PROBLEM DETAILS
Pick the lines holding the string "Klamroth" out of the records and copy them.

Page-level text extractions
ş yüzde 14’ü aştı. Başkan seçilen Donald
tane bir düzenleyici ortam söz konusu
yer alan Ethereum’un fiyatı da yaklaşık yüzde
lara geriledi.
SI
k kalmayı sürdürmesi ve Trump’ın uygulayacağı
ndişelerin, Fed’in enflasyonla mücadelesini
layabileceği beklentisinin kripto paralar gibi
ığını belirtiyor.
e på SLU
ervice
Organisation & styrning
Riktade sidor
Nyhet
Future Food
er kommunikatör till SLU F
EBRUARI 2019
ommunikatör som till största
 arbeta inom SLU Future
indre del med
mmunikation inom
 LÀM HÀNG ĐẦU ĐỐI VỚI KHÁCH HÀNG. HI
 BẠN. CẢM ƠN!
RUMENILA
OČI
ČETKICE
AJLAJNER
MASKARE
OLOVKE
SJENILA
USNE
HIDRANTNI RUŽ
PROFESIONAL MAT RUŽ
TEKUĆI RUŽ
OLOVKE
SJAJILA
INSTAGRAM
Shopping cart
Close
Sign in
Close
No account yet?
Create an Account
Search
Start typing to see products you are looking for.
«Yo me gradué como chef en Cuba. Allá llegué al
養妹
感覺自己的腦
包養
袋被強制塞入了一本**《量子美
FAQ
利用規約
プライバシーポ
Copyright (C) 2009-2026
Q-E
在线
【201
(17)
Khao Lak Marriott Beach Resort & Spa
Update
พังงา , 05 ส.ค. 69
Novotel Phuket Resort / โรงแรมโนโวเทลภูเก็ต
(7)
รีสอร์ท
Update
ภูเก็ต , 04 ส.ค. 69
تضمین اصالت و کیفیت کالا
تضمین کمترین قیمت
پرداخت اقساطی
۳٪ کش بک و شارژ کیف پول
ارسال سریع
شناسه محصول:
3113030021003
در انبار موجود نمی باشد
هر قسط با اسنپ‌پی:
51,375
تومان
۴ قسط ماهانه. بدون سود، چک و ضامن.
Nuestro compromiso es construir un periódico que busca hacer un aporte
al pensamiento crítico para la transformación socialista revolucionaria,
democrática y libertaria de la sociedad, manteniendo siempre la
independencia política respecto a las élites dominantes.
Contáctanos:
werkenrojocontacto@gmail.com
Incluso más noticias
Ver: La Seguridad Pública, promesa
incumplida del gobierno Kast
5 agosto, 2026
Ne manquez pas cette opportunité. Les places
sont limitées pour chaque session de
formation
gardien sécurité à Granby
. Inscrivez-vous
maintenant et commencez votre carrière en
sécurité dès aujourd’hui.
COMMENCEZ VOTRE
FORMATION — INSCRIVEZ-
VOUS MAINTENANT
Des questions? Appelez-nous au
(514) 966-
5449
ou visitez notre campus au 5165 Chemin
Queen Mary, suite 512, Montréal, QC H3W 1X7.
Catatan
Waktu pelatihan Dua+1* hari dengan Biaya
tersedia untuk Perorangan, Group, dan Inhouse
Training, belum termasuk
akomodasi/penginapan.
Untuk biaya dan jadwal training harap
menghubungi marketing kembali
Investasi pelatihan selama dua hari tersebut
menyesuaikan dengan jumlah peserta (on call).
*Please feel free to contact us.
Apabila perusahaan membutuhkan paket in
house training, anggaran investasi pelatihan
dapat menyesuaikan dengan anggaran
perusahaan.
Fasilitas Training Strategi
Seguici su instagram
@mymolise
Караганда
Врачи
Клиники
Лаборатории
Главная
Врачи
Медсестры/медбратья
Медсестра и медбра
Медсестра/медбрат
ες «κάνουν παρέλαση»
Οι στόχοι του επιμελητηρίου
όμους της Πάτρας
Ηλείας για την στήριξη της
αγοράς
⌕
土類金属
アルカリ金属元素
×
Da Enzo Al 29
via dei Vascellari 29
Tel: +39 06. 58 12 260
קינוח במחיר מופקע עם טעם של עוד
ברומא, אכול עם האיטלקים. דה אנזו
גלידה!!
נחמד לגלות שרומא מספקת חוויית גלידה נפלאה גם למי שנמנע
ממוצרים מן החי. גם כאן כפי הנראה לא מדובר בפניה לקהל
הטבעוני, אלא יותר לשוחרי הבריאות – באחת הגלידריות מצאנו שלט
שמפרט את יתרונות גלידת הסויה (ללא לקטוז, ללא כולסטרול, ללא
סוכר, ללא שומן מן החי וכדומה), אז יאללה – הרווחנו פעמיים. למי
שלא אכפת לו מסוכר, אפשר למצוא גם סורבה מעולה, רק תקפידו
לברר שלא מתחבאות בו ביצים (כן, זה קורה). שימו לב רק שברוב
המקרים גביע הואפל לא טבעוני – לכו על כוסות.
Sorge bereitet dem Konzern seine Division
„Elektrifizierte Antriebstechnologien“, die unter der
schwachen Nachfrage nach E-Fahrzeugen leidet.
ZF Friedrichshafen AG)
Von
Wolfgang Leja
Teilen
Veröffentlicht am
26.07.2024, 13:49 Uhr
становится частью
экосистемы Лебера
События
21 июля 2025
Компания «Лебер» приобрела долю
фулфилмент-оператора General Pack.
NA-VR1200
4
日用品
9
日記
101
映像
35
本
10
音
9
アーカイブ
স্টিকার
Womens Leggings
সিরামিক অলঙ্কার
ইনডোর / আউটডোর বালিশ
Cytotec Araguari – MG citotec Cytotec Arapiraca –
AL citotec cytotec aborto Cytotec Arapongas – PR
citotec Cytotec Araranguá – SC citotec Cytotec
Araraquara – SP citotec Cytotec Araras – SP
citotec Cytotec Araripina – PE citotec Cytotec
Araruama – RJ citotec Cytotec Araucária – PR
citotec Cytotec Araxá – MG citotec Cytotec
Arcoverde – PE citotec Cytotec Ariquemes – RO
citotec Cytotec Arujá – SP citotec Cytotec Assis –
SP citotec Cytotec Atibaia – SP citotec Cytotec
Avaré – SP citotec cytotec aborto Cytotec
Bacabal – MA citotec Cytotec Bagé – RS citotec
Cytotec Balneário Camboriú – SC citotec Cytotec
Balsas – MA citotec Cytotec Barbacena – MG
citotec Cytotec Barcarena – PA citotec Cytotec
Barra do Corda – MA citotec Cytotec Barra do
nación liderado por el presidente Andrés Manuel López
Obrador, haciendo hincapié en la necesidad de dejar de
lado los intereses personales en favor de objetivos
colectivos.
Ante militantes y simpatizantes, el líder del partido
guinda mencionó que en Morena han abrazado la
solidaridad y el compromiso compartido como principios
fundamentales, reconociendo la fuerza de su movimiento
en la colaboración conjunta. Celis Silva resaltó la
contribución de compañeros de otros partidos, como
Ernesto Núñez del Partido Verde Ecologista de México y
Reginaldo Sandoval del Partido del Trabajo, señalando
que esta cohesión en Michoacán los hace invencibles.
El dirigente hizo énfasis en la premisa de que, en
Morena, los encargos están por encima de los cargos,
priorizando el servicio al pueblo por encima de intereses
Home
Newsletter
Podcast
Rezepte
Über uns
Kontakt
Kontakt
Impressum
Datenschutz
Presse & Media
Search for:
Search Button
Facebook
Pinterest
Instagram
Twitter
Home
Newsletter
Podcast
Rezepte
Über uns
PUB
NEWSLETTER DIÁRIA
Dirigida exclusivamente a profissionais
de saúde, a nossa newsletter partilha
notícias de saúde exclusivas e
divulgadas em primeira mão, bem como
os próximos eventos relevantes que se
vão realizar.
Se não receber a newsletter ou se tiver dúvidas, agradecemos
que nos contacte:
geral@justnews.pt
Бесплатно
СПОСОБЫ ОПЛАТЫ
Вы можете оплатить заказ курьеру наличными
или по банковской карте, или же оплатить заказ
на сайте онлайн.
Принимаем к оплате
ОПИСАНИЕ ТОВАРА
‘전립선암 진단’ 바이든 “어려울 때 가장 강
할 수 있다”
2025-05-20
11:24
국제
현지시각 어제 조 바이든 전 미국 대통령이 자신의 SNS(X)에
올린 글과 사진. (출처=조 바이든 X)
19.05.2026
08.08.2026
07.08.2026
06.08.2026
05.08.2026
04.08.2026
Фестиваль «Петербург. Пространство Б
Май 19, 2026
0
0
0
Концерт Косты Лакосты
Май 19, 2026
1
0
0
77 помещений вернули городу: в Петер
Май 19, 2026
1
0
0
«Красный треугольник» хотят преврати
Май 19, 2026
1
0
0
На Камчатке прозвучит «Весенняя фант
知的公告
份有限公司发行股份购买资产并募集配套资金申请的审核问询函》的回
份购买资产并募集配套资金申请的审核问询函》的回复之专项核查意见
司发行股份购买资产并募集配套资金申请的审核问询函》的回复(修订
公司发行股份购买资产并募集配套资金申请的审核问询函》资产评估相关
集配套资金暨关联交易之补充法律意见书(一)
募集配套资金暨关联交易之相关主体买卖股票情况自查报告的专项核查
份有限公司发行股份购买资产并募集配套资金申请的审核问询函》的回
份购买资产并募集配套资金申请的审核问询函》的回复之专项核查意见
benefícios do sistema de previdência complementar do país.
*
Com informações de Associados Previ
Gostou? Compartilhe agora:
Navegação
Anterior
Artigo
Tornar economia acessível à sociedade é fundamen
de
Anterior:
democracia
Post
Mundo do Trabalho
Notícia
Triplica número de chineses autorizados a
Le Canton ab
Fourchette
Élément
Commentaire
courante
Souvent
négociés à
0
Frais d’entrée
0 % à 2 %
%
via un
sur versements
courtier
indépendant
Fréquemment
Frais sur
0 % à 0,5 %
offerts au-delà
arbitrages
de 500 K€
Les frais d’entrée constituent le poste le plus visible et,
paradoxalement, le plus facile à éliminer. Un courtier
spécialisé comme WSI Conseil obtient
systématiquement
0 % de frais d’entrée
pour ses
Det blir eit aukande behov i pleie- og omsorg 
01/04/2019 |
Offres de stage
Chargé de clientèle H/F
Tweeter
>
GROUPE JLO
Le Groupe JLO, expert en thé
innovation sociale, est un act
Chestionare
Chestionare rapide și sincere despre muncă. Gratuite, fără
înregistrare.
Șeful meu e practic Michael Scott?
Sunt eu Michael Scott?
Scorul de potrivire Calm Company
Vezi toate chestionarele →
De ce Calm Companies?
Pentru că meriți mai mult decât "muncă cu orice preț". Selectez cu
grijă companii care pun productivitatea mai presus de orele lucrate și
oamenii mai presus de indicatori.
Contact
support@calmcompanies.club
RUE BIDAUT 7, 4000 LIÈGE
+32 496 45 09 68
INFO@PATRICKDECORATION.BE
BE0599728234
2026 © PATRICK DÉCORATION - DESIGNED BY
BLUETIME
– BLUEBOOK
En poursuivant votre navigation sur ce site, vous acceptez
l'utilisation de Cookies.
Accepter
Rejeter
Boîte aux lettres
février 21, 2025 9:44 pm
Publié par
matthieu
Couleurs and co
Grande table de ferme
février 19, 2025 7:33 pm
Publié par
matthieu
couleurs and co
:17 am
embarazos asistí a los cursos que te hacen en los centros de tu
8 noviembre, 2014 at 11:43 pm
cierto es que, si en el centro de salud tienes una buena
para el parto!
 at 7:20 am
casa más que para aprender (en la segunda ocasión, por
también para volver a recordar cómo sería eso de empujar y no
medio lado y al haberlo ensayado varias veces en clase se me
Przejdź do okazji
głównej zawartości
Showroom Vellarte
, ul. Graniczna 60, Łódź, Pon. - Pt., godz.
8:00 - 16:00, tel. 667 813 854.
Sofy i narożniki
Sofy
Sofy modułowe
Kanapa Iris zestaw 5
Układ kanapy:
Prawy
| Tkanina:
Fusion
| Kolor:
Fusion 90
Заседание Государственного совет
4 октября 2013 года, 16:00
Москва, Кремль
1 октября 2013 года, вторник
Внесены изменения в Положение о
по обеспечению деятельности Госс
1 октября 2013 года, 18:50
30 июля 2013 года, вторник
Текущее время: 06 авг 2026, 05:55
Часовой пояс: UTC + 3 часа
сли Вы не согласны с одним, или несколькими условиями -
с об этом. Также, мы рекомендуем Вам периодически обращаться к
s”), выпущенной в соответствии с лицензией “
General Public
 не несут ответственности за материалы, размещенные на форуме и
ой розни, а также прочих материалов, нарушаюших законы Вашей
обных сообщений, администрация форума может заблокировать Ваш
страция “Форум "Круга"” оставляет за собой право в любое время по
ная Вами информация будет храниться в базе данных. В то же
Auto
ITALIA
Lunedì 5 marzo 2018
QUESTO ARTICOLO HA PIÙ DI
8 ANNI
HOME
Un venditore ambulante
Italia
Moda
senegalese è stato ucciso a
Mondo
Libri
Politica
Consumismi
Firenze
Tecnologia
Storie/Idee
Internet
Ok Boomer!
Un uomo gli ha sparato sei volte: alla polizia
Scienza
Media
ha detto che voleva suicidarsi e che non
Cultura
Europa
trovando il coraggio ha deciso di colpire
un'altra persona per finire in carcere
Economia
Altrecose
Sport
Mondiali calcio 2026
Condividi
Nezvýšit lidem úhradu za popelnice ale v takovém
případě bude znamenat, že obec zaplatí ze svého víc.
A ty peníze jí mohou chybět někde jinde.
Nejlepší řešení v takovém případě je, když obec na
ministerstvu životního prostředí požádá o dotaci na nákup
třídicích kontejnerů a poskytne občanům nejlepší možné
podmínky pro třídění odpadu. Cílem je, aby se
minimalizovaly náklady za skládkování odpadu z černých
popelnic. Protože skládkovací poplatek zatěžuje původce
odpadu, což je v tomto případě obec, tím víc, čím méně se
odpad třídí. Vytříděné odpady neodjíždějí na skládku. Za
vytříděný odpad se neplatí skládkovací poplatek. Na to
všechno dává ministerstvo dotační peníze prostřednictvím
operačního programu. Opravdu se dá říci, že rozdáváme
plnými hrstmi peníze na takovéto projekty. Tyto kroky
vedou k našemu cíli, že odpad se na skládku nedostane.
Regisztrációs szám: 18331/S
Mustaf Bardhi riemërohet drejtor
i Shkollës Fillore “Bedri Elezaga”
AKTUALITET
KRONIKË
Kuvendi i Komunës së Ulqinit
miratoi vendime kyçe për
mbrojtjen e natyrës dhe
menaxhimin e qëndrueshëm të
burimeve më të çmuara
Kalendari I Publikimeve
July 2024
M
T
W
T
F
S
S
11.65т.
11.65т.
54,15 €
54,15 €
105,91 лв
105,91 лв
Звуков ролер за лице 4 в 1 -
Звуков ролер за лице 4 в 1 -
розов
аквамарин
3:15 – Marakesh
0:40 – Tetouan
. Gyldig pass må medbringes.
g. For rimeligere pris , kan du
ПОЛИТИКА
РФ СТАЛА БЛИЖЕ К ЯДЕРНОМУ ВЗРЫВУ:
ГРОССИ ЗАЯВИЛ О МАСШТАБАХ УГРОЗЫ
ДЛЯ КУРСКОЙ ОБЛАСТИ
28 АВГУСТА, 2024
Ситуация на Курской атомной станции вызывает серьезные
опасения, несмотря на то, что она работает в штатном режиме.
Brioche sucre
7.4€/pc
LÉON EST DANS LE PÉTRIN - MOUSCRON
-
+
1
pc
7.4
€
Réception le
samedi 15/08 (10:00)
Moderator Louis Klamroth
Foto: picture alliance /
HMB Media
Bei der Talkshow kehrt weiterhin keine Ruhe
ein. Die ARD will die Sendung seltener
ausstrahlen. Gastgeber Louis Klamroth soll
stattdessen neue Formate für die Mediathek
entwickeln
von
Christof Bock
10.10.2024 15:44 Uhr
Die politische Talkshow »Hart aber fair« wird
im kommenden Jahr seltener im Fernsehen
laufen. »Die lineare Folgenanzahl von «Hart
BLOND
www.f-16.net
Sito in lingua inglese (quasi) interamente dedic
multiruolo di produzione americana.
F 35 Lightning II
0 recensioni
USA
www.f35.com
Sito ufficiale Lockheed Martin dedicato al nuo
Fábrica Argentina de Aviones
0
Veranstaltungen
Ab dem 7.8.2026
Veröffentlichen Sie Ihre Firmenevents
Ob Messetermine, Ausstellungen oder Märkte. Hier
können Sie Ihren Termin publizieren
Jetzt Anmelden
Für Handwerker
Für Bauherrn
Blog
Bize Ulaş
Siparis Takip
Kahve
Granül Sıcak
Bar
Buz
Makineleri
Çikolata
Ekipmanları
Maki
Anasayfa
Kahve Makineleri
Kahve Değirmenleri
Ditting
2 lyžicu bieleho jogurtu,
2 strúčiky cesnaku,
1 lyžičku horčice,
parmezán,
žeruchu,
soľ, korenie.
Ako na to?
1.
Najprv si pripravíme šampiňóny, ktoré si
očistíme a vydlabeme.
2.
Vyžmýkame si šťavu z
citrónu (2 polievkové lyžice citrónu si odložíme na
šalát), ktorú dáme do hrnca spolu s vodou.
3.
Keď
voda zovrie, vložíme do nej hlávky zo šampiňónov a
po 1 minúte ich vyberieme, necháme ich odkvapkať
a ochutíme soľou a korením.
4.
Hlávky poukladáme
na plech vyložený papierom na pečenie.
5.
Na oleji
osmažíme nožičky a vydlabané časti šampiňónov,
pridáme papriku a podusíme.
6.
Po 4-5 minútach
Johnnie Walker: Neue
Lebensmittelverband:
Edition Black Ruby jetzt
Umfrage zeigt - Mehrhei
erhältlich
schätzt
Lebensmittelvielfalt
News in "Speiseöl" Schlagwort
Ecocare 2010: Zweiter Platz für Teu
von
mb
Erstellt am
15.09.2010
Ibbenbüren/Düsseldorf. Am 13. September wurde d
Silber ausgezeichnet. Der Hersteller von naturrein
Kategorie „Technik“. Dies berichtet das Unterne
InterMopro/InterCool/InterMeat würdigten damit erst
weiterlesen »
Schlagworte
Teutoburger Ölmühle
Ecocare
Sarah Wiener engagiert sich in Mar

RESPONSE TO THE TASK
Moderator Louis Klamroth
ausstrahlen. Gastgeber Louis Klamroth soll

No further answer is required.